PROVIDED RECORDS
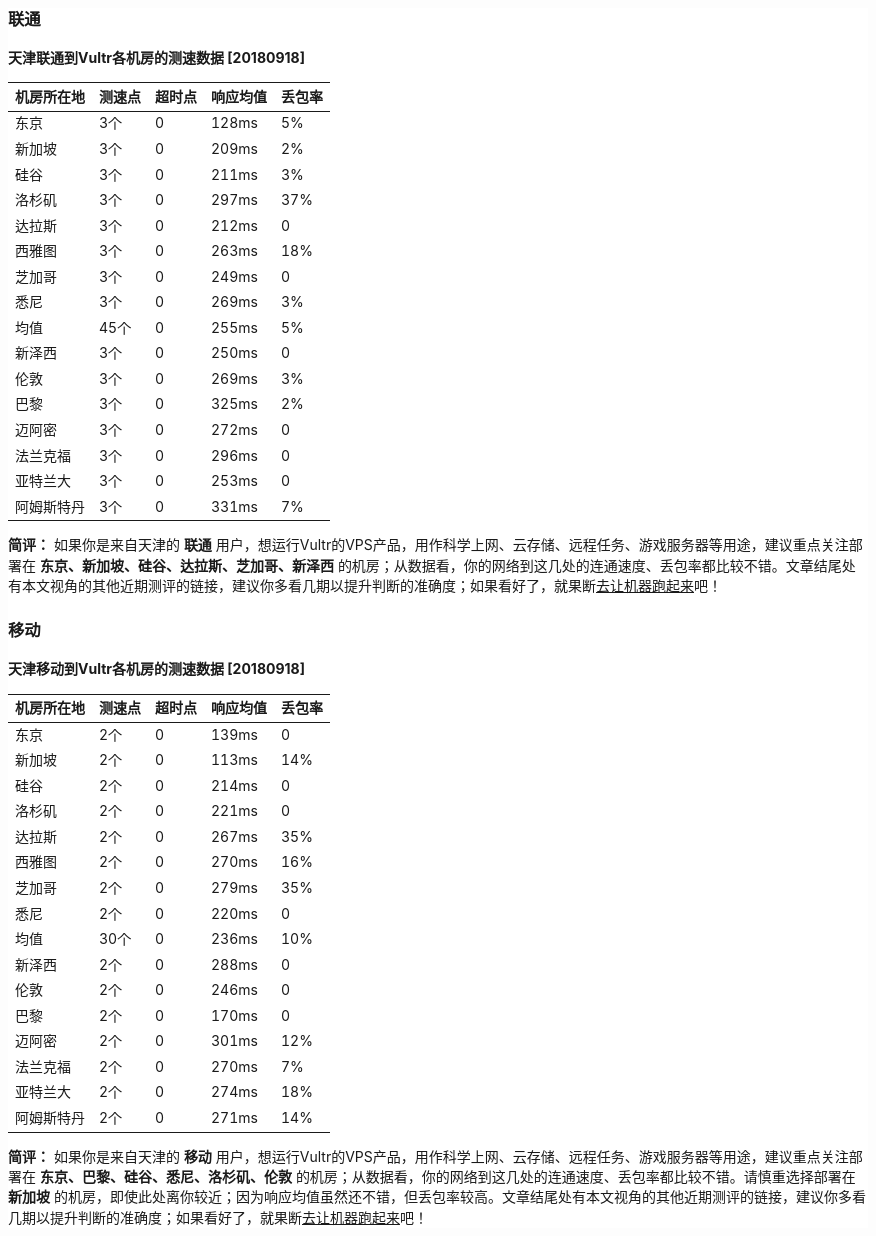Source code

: ### 联通

**天津联通到Vultr各机房的测速数据 [20180918]**

机房所在地 | 测速点 | 超时点 | 响应均值 | 丢包率  
---|---|---|---|---  
东京 | 3个 | 0 | 128ms | 5%  
新加坡 | 3个 | 0 | 209ms | 2%  
硅谷 | 3个 | 0 | 211ms | 3%  
洛杉矶 | 3个 | 0 | 297ms | 37%  
达拉斯 | 3个 | 0 | 212ms | 0  
西雅图 | 3个 | 0 | 263ms | 18%  
芝加哥 | 3个 | 0 | 249ms | 0  
悉尼 | 3个 | 0 | 269ms | 3%  
均值 | 45个 | 0 | 255ms | 5%  
新泽西 | 3个 | 0 | 250ms | 0  
伦敦 | 3个 | 0 | 269ms | 3%  
巴黎 | 3个 | 0 | 325ms | 2%  
迈阿密 | 3个 | 0 | 272ms | 0  
法兰克福 | 3个 | 0 | 296ms | 0  
亚特兰大 | 3个 | 0 | 253ms | 0  
阿姆斯特丹 | 3个 | 0 | 331ms | 7%  
  
**简评：** 如果你是来自天津的 **联通** 用户，想运行Vultr的VPS产品，用作科学上网、云存储、远程任务、游戏服务器等用途，建议重点关注部署在 **东京、新加坡、硅谷、达拉斯、芝加哥、新泽西** 的机房；从数据看，你的网络到这几处的连通速度、丢包率都比较不错。文章结尾处有本文视角的其他近期测评的链接，建议你多看几期以提升判断的准确度；如果看好了，就果断[去让机器跑起来](https://vps123.top/go/vultr/_2)吧！

### 移动

**天津移动到Vultr各机房的测速数据 [20180918]**

机房所在地 | 测速点 | 超时点 | 响应均值 | 丢包率  
---|---|---|---|---  
东京 | 2个 | 0 | 139ms | 0  
新加坡 | 2个 | 0 | 113ms | 14%  
硅谷 | 2个 | 0 | 214ms | 0  
洛杉矶 | 2个 | 0 | 221ms | 0  
达拉斯 | 2个 | 0 | 267ms | 35%  
西雅图 | 2个 | 0 | 270ms | 16%  
芝加哥 | 2个 | 0 | 279ms | 35%  
悉尼 | 2个 | 0 | 220ms | 0  
均值 | 30个 | 0 | 236ms | 10%  
新泽西 | 2个 | 0 | 288ms | 0  
伦敦 | 2个 | 0 | 246ms | 0  
巴黎 | 2个 | 0 | 170ms | 0  
迈阿密 | 2个 | 0 | 301ms | 12%  
法兰克福 | 2个 | 0 | 270ms | 7%  
亚特兰大 | 2个 | 0 | 274ms | 18%  
阿姆斯特丹 | 2个 | 0 | 271ms | 14%  
  
**简评：** 如果你是来自天津的 **移动** 用户，想运行Vultr的VPS产品，用作科学上网、云存储、远程任务、游戏服务器等用途，建议重点关注部署在 **东京、巴黎、硅谷、悉尼、洛杉矶、伦敦** 的机房；从数据看，你的网络到这几处的连通速度、丢包率都比较不错。请慎重选择部署在 **新加坡** 的机房，即使此处离你较近；因为响应均值虽然还不错，但丢包率较高。文章结尾处有本文视角的其他近期测评的链接，建议你多看几期以提升判断的准确度；如果看好了，就果断[去让机器跑起来](https://vps123.top/go/vultr/_3)吧！
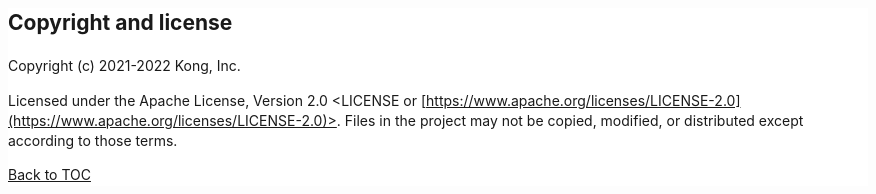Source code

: ## Copyright and license

Copyright (c) 2021-2022 Kong, Inc.

Licensed under the Apache License, Version 2.0 <LICENSE or
[https://www.apache.org/licenses/LICENSE-2.0](https://www.apache.org/licenses/LICENSE-2.0)>.
Files in the project may not be copied, modified, or distributed except according to those terms.

[Back to TOC](#table-of-contents)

EXERCISE REQUIREMENTS
Reproduce all of the data above line for line, without any changes, and leave the pictures out.

EXERCISE RESULT
Source code

: ### 联通

**天津联通到Vultr各机房的测速数据 [20180918]**

机房所在地 | 测速点 | 超时点 | 响应均值 | 丢包率  
---|---|---|---|---  
东京 | 3个 | 0 | 128ms | 5%  
新加坡 | 3个 | 0 | 209ms | 2%  
硅谷 | 3个 | 0 | 211ms | 3%  
洛杉矶 | 3个 | 0 | 297ms | 37%  
达拉斯 | 3个 | 0 | 212ms | 0  
西雅图 | 3个 | 0 | 263ms | 18%  
芝加哥 | 3个 | 0 | 249ms | 0  
悉尼 | 3个 | 0 | 269ms | 3%  
均值 | 45个 | 0 | 255ms | 5%  
新泽西 | 3个 | 0 | 250ms | 0  
伦敦 | 3个 | 0 | 269ms | 3%  
巴黎 | 3个 | 0 | 325ms | 2%  
迈阿密 | 3个 | 0 | 272ms | 0  
法兰克福 | 3个 | 0 | 296ms | 0  
亚特兰大 | 3个 | 0 | 253ms | 0  
阿姆斯特丹 | 3个 | 0 | 331ms | 7%  
  
**简评：** 如果你是来自天津的 **联通** 用户，想运行Vultr的VPS产品，用作科学上网、云存储、远程任务、游戏服务器等用途，建议重点关注部署在 **东京、新加坡、硅谷、达拉斯、芝加哥、新泽西** 的机房；从数据看，你的网络到这几处的连通速度、丢包率都比较不错。文章结尾处有本文视角的其他近期测评的链接，建议你多看几期以提升判断的准确度；如果看好了，就果断[去让机器跑起来](https://vps123.top/go/vultr/_2)吧！

### 移动

**天津移动到Vultr各机房的测速数据 [20180918]**

机房所在地 | 测速点 | 超时点 | 响应均值 | 丢包率  
---|---|---|---|---  
东京 | 2个 | 0 | 139ms | 0  
新加坡 | 2个 | 0 | 113ms | 14%  
硅谷 | 2个 | 0 | 214ms | 0  
洛杉矶 | 2个 | 0 | 221ms | 0  
达拉斯 | 2个 | 0 | 267ms | 35%  
西雅图 | 2个 | 0 | 270ms | 16%  
芝加哥 | 2个 | 0 | 279ms | 35%  
悉尼 | 2个 | 0 | 220ms | 0  
均值 | 30个 | 0 | 236ms | 10%  
新泽西 | 2个 | 0 | 288ms | 0  
伦敦 | 2个 | 0 | 246ms | 0  
巴黎 | 2个 | 0 | 170ms | 0  
迈阿密 | 2个 | 0 | 301ms | 12%  
法兰克福 | 2个 | 0 | 270ms | 7%  
亚特兰大 | 2个 | 0 | 274ms | 18%  
阿姆斯特丹 | 2个 | 0 | 271ms | 14%  
  
**简评：** 如果你是来自天津的 **移动** 用户，想运行Vultr的VPS产品，用作科学上网、云存储、远程任务、游戏服务器等用途，建议重点关注部署在 **东京、巴黎、硅谷、悉尼、洛杉矶、伦敦** 的机房；从数据看，你的网络到这几处的连通速度、丢包率都比较不错。请慎重选择部署在 **新加坡** 的机房，即使此处离你较近；因为响应均值虽然还不错，但丢包率较高。文章结尾处有本文视角的其他近期测评的链接，建议你多看几期以提升判断的准确度；如果看好了，就果断[去让机器跑起来](https://vps123.top/go/vultr/_3)吧！
Source code

: ## Copyright and license

Copyright (c) 2021-2022 Kong, Inc.

Licensed under the Apache License, Version 2.0 <LICENSE or
[https://www.apache.org/licenses/LICENSE-2.0](https://www.apache.org/licenses/LICENSE-2.0)>.
Files in the project may not be copied, modified, or distributed except according to those terms.

[Back to TOC](#table-of-contents)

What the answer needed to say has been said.